So there I was acknowledging that I had in fact attempted to discourage the whole dual credit thing in the first place.
He had kind words for my #2 progeny. He even chuckled a bit about her honesty when he had asked her if she had given it her very best shot and received a response of “probably not.” I think he appreciated her straightforwardness. At least someone does. I find it rather annoying at times.
Especially when she is telling me what she really thinks….about me.
And for the record, at no time during this little meeting did my heart and stomach ever remove themselves from my throat.
When he indicated the conversation was over, I asked him if there was something else he wanted to talk to me about. After all, the kid had said there was. That had been a significant part of my stomach/heart-in-throat syndrome.

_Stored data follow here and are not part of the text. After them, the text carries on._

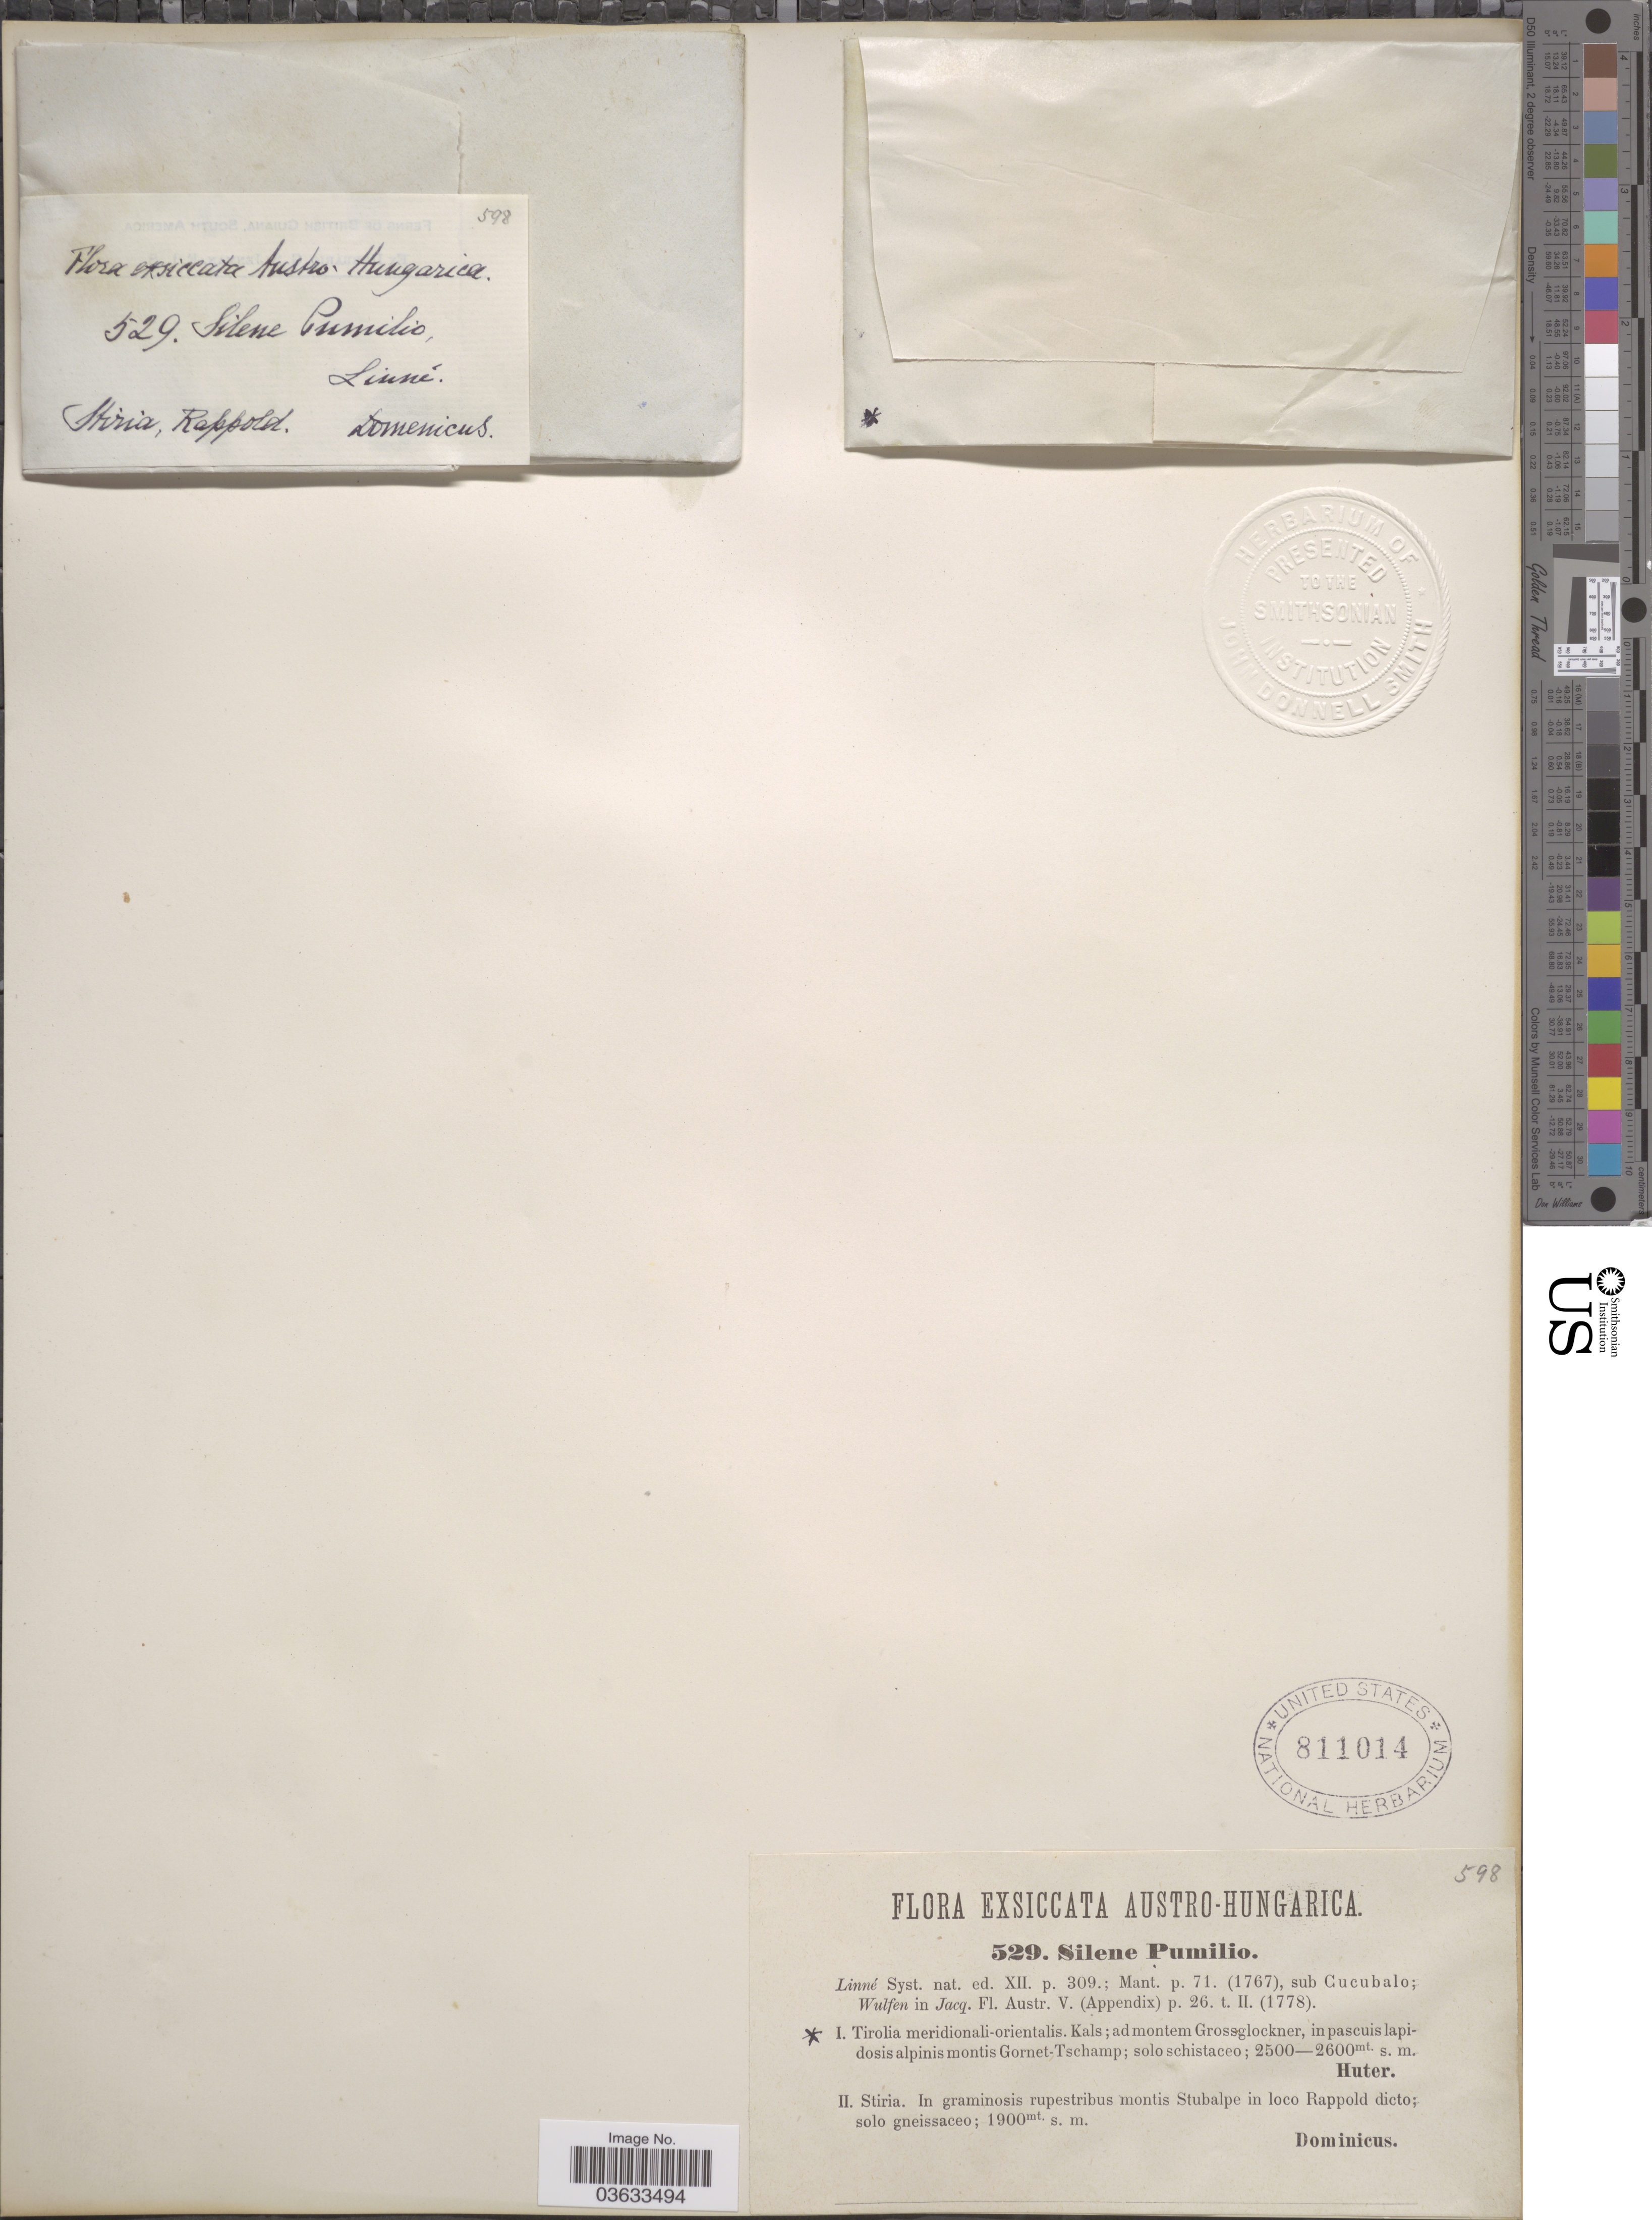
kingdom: Plantae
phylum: Tracheophyta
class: Magnoliopsida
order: Caryophyllales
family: Caryophyllaceae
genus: Silene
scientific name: Silene pumilio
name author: (L.) Wulfen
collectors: -. Huter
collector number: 529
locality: Austro-Hungarica. Tirolia meridionali-orientalis. Kals; ad montem Grossglockner, in pascuis lapidosis alpinis montis Gornet-Tschamp.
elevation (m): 2500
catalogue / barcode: US 811014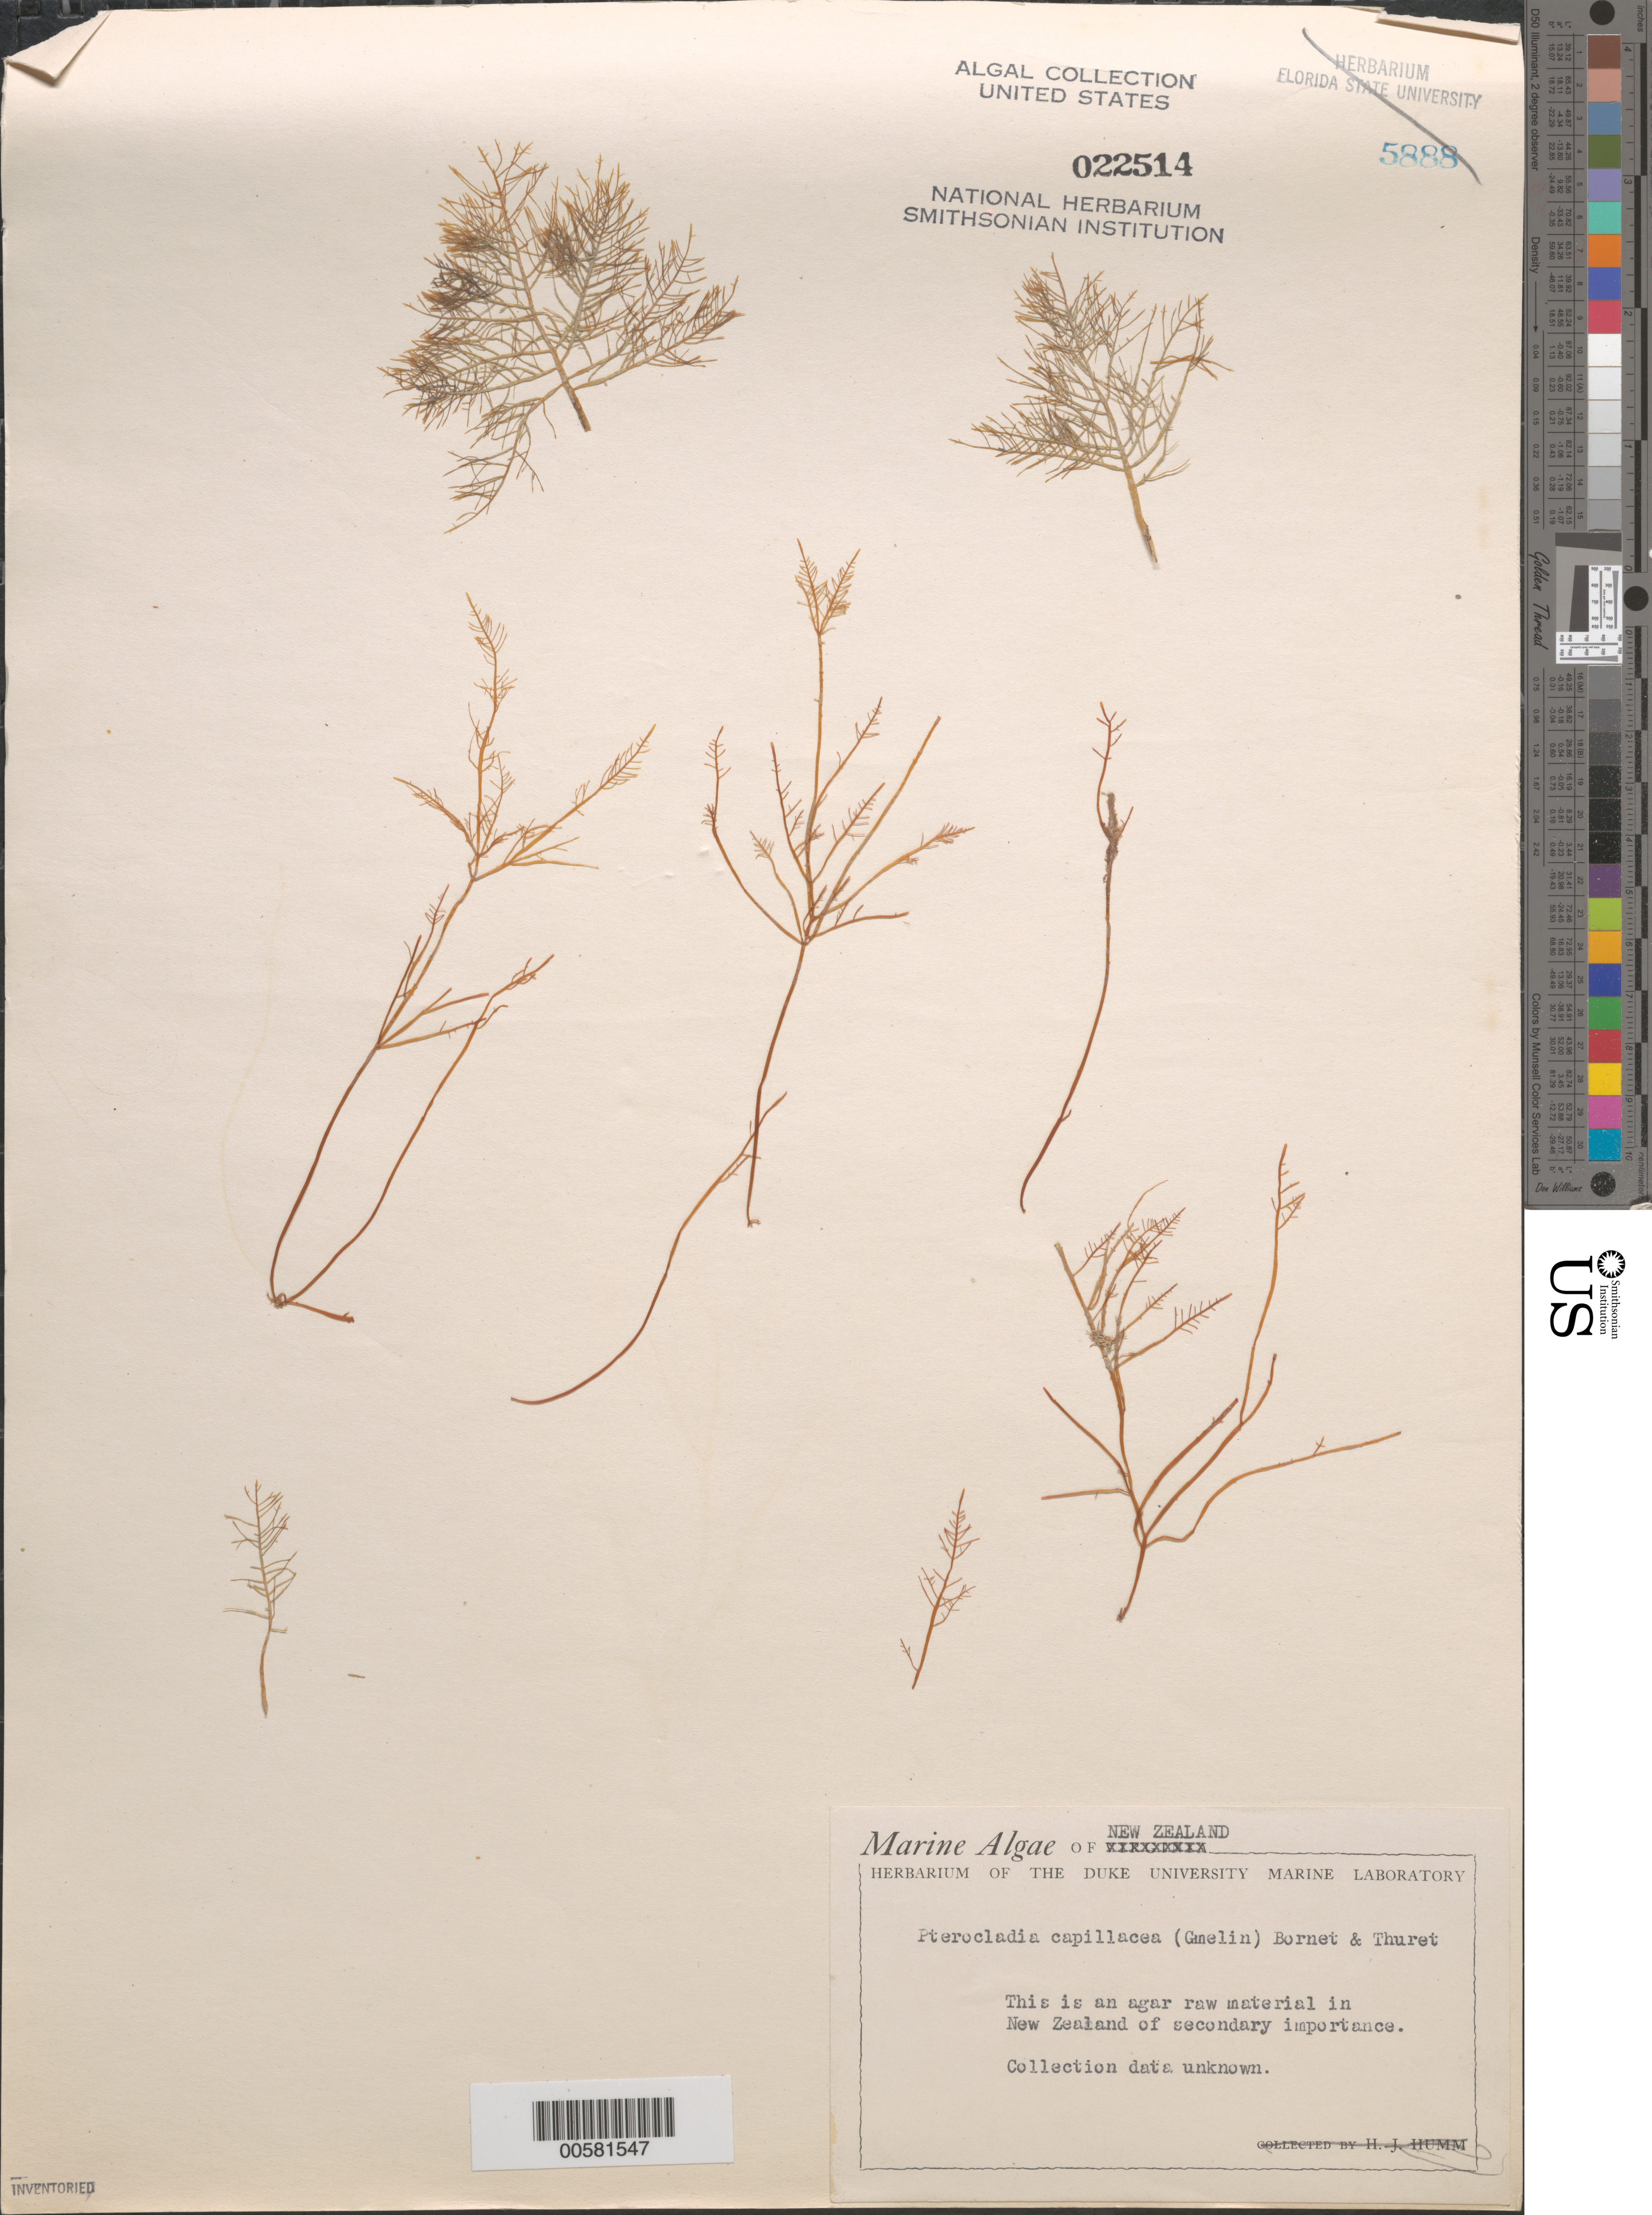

He looked at me funny saying, “No. I don’t think so.” And I left.
No grievances filed.
No parents threatening to sue me.
No fear of losing my job because I had ticked off the school board.
No documentation in my permanent record.
I just walked out.
And the voices inside my head said, “You dope. You stressed out over nothing.”
To which I replied, “ANYTIME a principal’s office is involved, I will stress out. It’s never ‘nothing’.”
(Should I be worried that I actually answered the voices inside my head?)
Just thinking about it makes me wonder if I need to go see a cardiologist….
…or just invest in a white jacket and some wall padding.
….or tell the principal to lose the desk and office next time he wants to talk to me about something.
That’s it. Next time I receive a principal summons, I’m going to insist on a neutral meeting place with no furniture. Maybe then my heart and stomach will stay in their proper anatomical positions.
And that’s all I have to say ’bout that.